▶ 선택한 발췌문
+ + + +
이제 이 file들에 gpg sign을 해야 합니다. 하지 않을 경우 "The repository 'file:/home/apt ./ Release' is not signed"와 같은 error가 나면서 APT repository가 활성화되지 않습니다.

u0017496@sys-84793:~/files/apt$ sudo gpg --gen-key
gpg (GnuPG) 1.4.20; Copyright (C) 2015 Free Software Foundation, Inc.
This is free software: you are free to change and redistribute it.
There is NO WARRANTY, to the extent permitted by law.

Please select what kind of key you want:
(1) RSA and RSA (default)
(2) DSA and Elgamal
(3) DSA (sign only)
(4) RSA (sign only)
Your selection? 1
RSA keys may be between 1024 and 4096 bits long.
What keysize do you want? (2048)
+ + + +
▶ 제공된 기록
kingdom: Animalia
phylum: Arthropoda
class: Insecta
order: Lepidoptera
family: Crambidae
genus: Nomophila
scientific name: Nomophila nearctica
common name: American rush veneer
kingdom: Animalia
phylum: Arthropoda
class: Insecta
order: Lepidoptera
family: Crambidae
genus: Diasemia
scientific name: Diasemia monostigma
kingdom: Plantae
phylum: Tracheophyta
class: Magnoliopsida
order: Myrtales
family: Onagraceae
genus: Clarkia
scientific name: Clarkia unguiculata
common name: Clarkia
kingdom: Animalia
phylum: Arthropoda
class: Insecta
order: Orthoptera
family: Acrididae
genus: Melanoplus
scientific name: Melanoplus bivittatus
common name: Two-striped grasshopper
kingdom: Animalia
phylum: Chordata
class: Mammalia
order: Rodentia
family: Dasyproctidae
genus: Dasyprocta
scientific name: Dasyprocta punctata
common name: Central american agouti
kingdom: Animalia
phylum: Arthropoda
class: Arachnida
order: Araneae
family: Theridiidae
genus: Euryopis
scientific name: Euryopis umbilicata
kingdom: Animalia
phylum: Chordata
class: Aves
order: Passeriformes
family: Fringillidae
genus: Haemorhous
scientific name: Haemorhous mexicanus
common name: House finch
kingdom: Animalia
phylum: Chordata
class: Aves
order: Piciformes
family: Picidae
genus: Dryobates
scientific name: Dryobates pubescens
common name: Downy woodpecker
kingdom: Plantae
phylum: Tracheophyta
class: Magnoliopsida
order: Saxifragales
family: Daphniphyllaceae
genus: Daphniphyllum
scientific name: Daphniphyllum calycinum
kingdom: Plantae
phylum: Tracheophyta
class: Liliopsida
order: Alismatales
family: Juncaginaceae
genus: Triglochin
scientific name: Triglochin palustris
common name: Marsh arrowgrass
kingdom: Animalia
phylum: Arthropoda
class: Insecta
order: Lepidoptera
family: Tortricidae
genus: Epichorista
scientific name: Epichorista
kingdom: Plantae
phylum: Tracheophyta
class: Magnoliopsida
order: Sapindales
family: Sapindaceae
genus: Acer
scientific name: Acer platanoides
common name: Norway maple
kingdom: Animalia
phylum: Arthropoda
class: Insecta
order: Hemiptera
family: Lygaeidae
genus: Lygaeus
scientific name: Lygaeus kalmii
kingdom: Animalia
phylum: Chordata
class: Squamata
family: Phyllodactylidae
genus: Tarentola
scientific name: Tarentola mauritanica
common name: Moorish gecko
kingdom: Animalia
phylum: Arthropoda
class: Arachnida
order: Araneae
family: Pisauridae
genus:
+ + + +
▶ 문제 설명
발췌문의 "There is NO"부터 "DSA (sign only)"까지 다시 적되, "default" 부분을 "recommended" 표현으로 대체하세요. 이 기록은 위 발췌문과 아무 관련이 없습니다.

▶ 아래 답변
There is NO WARRANTY, to the extent permitted by law.

Please select what kind of key you want:
(1) RSA and RSA (recommended)
(2) DSA and Elgamal
(3) DSA (sign only)